Calm down dear ……..

Further to last week’s blog, there has now been increased debate on the recent and possibly encouraging movement in the housing market.  The Council of Mortgage Lenders (CML) reported that loan approvals in March were a 14.8% increase on February.  In addition to this, the Royal Institute of Chartered Surveyors (RICS) said that a majority of its members reported a rise in prices for the first time since 2010.  The director general of the CML  said,  ‘more borrowers are taking out higher loan-to-value mortgages than at any other time in the last 4 years’.  He further commented that, ‘that this is a sign that lenders are open for business and that borrowers –  even those without a large deposit –  are increasingly able to get a foot on the property ladder’. Good news you may think.  However, Fathom Consulting, whom we have now discovered are a forum of Bank of England economists (so one would hope that they know what they are talking about…), make a very valid point; tempering the enthusiasm of both the CML and RICS.  Under the plans unveiled by Chancellor Osborne, the Government will either provide a loan or guarantee the top 20% of the value of a new property.  This is in addition to the borrower’s 5% deposit.
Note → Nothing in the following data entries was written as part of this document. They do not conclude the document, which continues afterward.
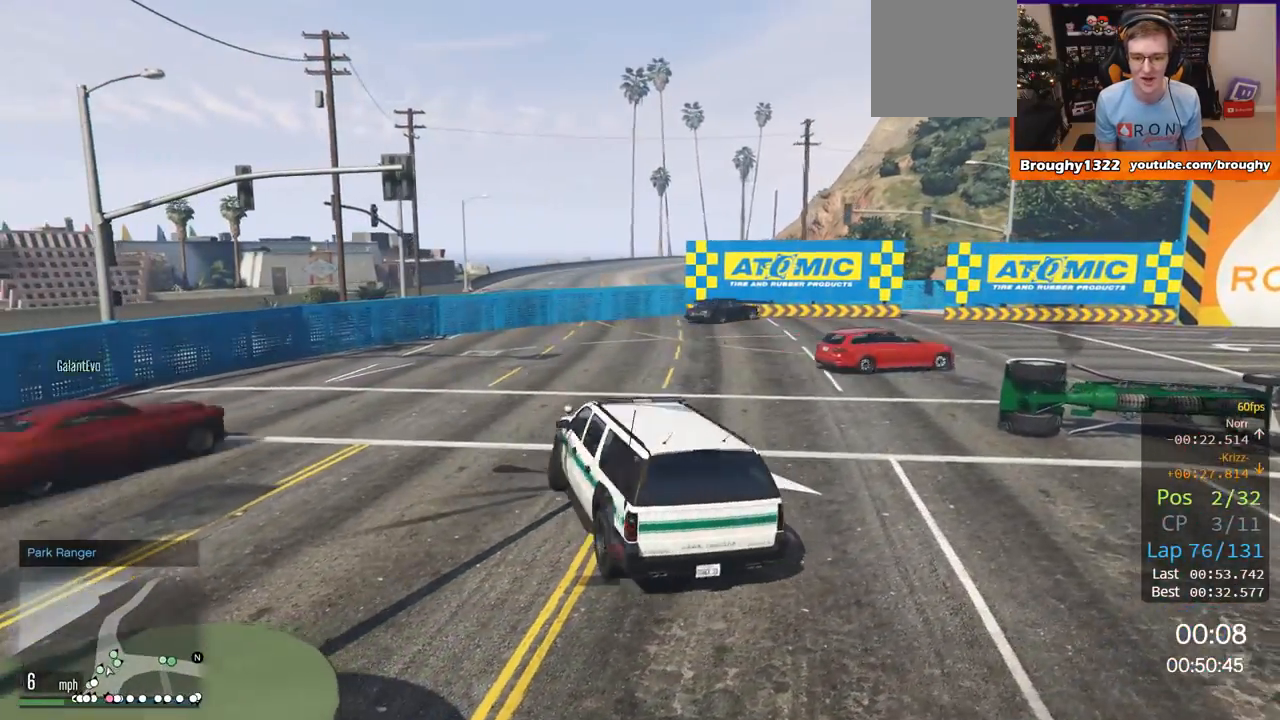
{"buttons": ["R2"], "left_stick": "up-right", "right_stick": "center", "events": [[67, "right_stick", "down-left"], [200, "right_stick", "center"]]}
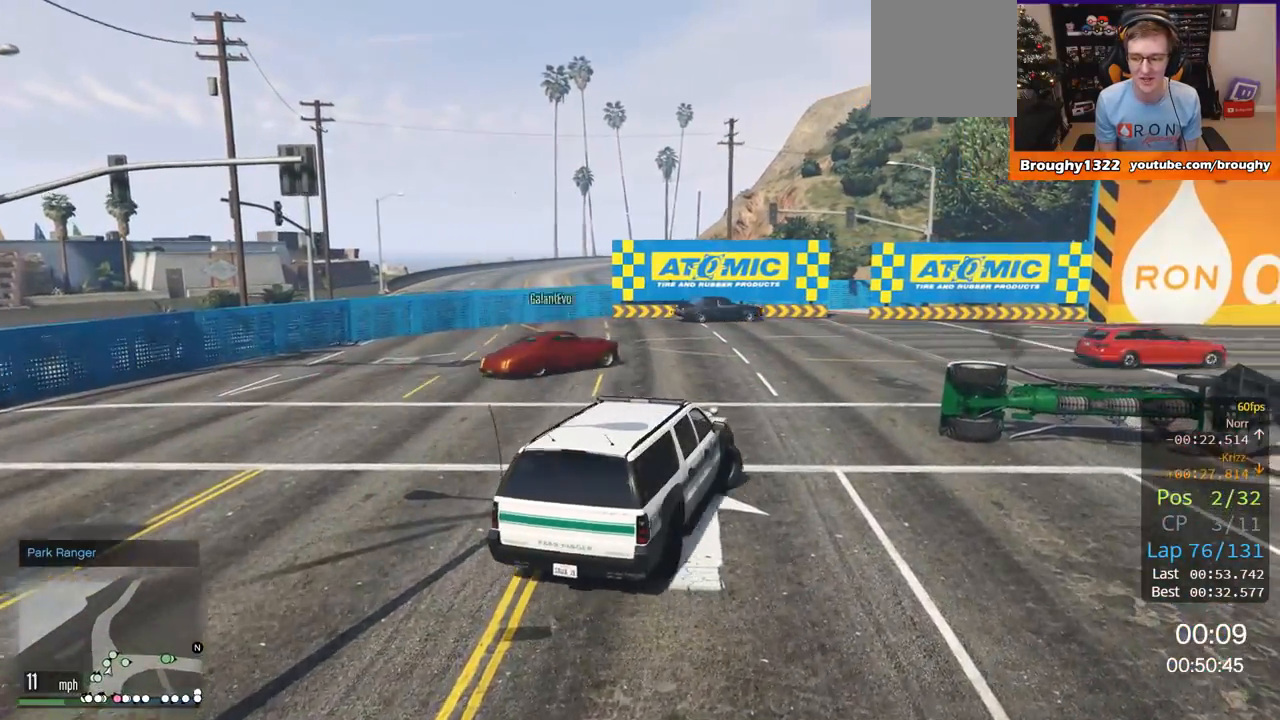
{"buttons": ["R2"], "left_stick": "center", "right_stick": "center", "events": [[101, "left_stick", "left"], [351, "left_stick", "center"]]}
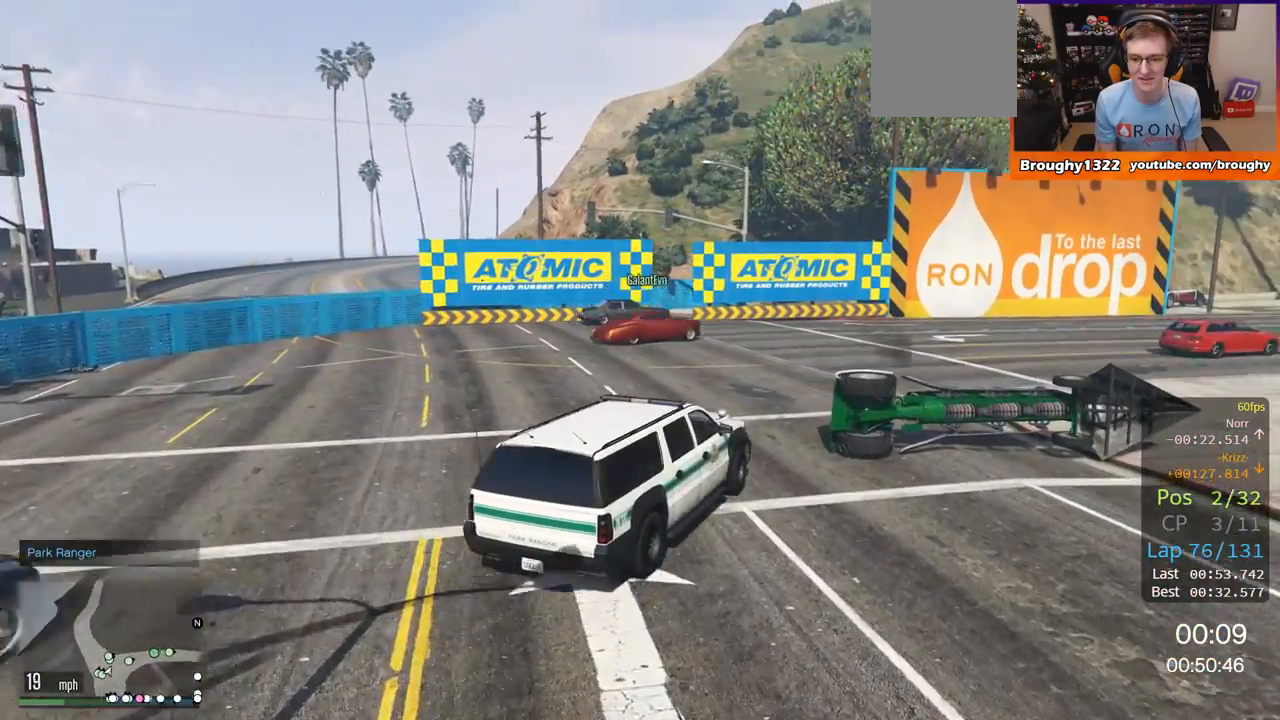
{"buttons": ["R2"], "left_stick": "right", "right_stick": "center", "events": [[350, "left_stick", "right"]]}
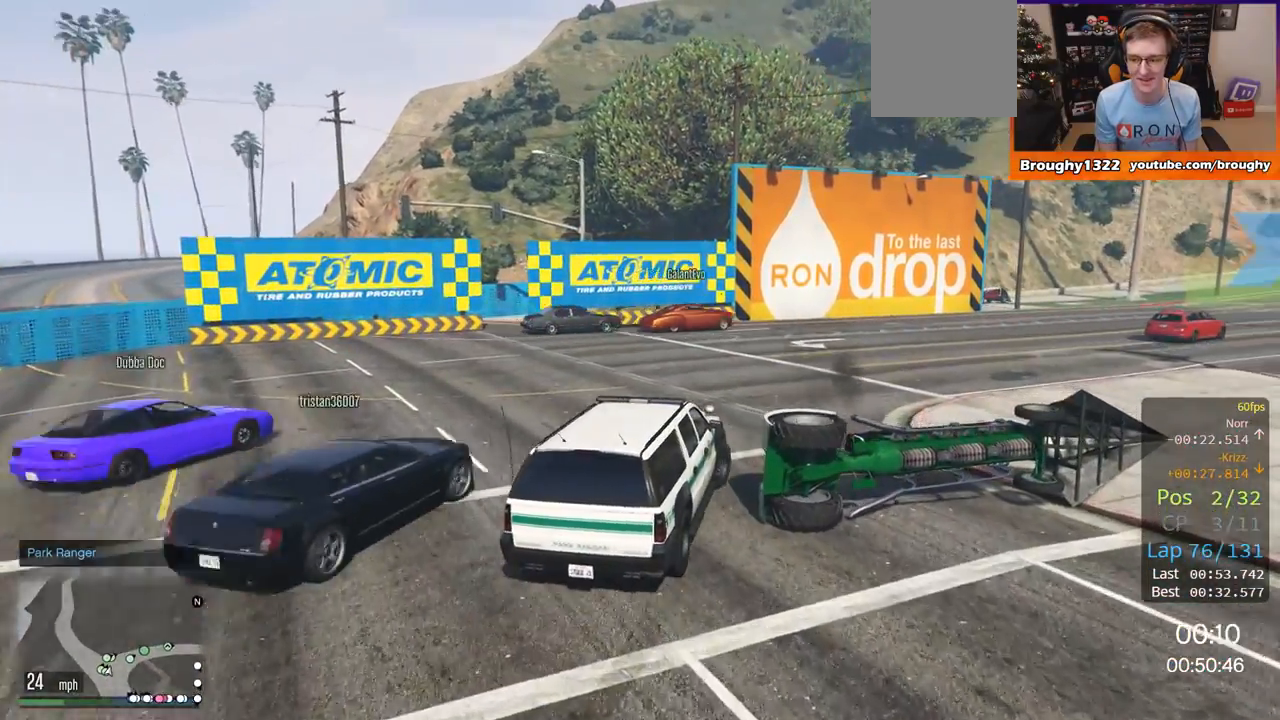
{"buttons": ["R2"], "left_stick": "center", "right_stick": "center", "events": [[151, "left_stick", "center"], [317, "left_stick", "right"], [501, "left_stick", "center"]]}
If  someone is purchasing a £100,000 property, the lender’s exposure could only be £75,000. The concern raised is that at this new reduced level of exposure, lenders may be encouraged to slacken their underwriting criteria and revert to the somewhat gung-ho practices of the early 2000’s.  Of course everyone wants movement, but nobody wants a boom in the housing market; what goes up, must come down, and a boom is programmed to be followed by a bust. Steady growth is far more desirable and sustainable in the long-term.